Simonsohn followed up with an amusing story:
To demonstrate the problem I [Simonsohn] conducted exploratory analyses on the 2010 wave of the General Social Survey (GSS) until discovering an interesting correlation. If I were writing a paper about it, this is how I may motivate it:
Based on the behavioral priming literature in psychology, which shows that activating one mental construct increases the tendency of people to engage in mentally related behaviors, one may conjecture that activating “oddness,” may lead people to act in less traditional ways, e.g., seeking information from non-traditional sources. I used data from the GSS and examined if respondents who were randomly assigned an odd respondent ID (1,3,5…) were more likely to report reading horoscopes.
The first column in the table below shows this implausible hypothesis was supported by the data, p<.01 (STATA code)
People are about 11 percentage points more likely to read the horoscope when they are randomly assigned an odd number by the GSS. Moreover, this estimate barely changes across alternative specifications that include more and more covariates, despite the notable increase in R2.

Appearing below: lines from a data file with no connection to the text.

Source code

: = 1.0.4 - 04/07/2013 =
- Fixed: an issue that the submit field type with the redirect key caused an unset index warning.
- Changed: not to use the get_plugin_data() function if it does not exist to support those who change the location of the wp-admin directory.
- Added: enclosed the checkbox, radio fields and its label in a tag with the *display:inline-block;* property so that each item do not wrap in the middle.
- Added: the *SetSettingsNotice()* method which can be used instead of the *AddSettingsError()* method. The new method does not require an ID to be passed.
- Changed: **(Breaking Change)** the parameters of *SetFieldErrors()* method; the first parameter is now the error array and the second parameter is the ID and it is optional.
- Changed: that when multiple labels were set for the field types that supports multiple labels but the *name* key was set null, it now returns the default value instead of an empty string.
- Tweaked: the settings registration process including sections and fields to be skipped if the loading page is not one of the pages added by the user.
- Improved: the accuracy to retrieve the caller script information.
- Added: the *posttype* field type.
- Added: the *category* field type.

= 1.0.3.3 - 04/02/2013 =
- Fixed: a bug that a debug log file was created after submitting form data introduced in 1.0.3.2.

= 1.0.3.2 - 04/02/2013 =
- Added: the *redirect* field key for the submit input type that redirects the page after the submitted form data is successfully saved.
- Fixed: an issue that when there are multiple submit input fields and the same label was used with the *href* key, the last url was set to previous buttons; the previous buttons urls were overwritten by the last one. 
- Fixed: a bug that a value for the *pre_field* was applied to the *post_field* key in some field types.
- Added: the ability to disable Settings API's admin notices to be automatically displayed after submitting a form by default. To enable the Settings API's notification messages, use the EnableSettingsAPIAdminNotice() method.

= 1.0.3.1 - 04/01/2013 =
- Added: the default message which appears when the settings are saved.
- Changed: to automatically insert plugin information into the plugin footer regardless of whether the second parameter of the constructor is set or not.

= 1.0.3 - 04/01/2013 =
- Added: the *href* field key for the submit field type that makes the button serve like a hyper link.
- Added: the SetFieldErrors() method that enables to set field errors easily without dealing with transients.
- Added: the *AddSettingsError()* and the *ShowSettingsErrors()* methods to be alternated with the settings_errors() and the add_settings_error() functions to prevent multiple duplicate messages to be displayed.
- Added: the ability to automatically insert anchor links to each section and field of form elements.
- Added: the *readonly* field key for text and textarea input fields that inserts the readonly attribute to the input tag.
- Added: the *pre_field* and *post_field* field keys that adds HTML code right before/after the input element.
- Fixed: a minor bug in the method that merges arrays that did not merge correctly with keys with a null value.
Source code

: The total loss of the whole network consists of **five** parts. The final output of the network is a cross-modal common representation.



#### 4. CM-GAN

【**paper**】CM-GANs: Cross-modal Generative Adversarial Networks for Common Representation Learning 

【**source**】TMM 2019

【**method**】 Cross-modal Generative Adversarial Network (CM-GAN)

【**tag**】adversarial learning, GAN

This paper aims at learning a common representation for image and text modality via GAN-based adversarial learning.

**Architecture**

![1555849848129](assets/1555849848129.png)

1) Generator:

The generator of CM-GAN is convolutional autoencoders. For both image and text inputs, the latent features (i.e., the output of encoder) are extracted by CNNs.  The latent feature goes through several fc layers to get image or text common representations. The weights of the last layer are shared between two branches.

Simonsohn titled his post, “P-hacked Hypotheses Are Deceivingly Robust,” but really the point here has nothing to do with p-hacking (or, more generally, forking paths).
Part of the problem is that robustness checks are typically done for purpose of confirming one’s existing beliefs, and that’s typically a bad game to be playing. More generally, the statistical properties of these methods are not well understood. Researchers typically have a deterministic attitude, identifying statistical significance with truth (as for example here).